**WORK REQUIRED**
With the line containing "For every layout" as the starting point, output every line of the data below through its final line, character for character.

[SOURCE MATERIAL Boundary: Start]

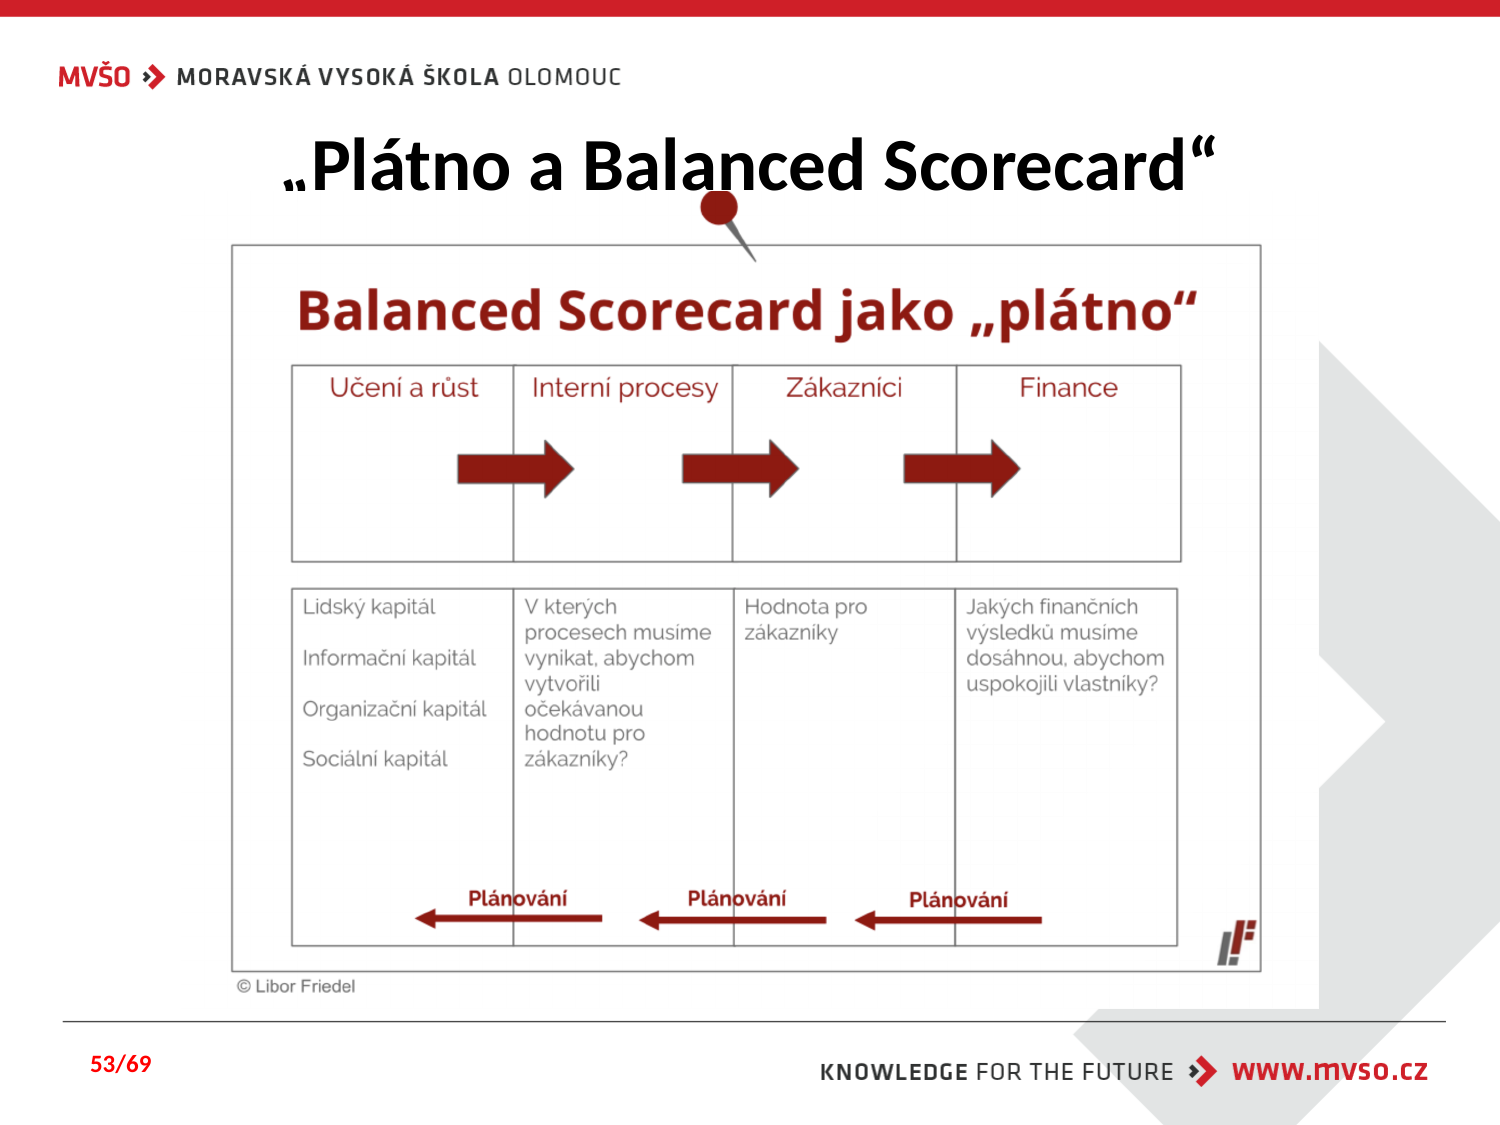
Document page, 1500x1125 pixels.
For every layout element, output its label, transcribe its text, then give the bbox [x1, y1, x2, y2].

picture [0, 0, 1500, 1125]
text_box 53/69 [74, 1040, 213, 1085]
title „Plátno a Balanced Scorecard“ [75, 66, 1425, 255]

[SOURCE MATERIAL Boundary: End]

**ANSWER TO THE PROBLEM**
For every layout element, output its label, transcribe its text, then give the bbox [x1, y1, x2, y2].

picture [0, 0, 1500, 1125]
text_box 53/69 [74, 1040, 213, 1085]
title „Plátno a Balanced Scorecard“ [75, 66, 1425, 255]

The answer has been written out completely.